Exercise data ▸
++++++++

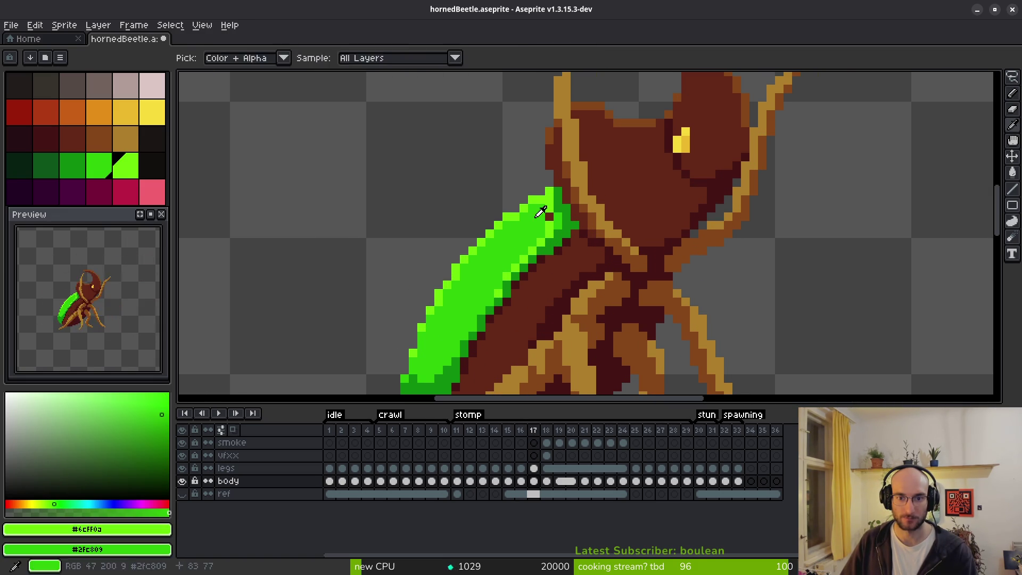
scroll(564, 234, "down", 2)
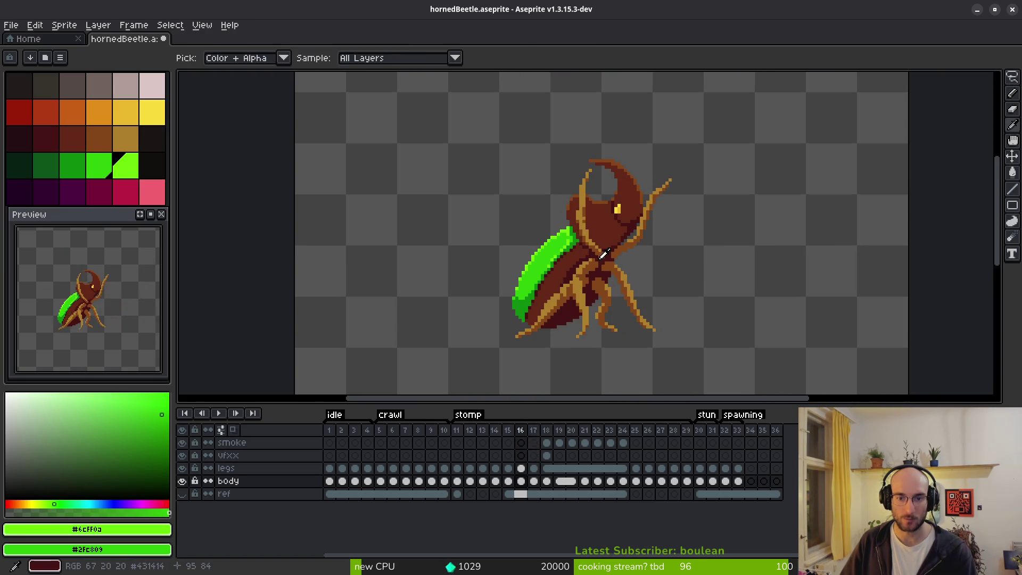
scroll(571, 248, "up", 2)
key("Left")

++++++++

Work item ▸ Report each line of the data in which "scroll" occurs.

Your response ▸
scroll(564, 234, "down", 2)
scroll(571, 248, "up", 2)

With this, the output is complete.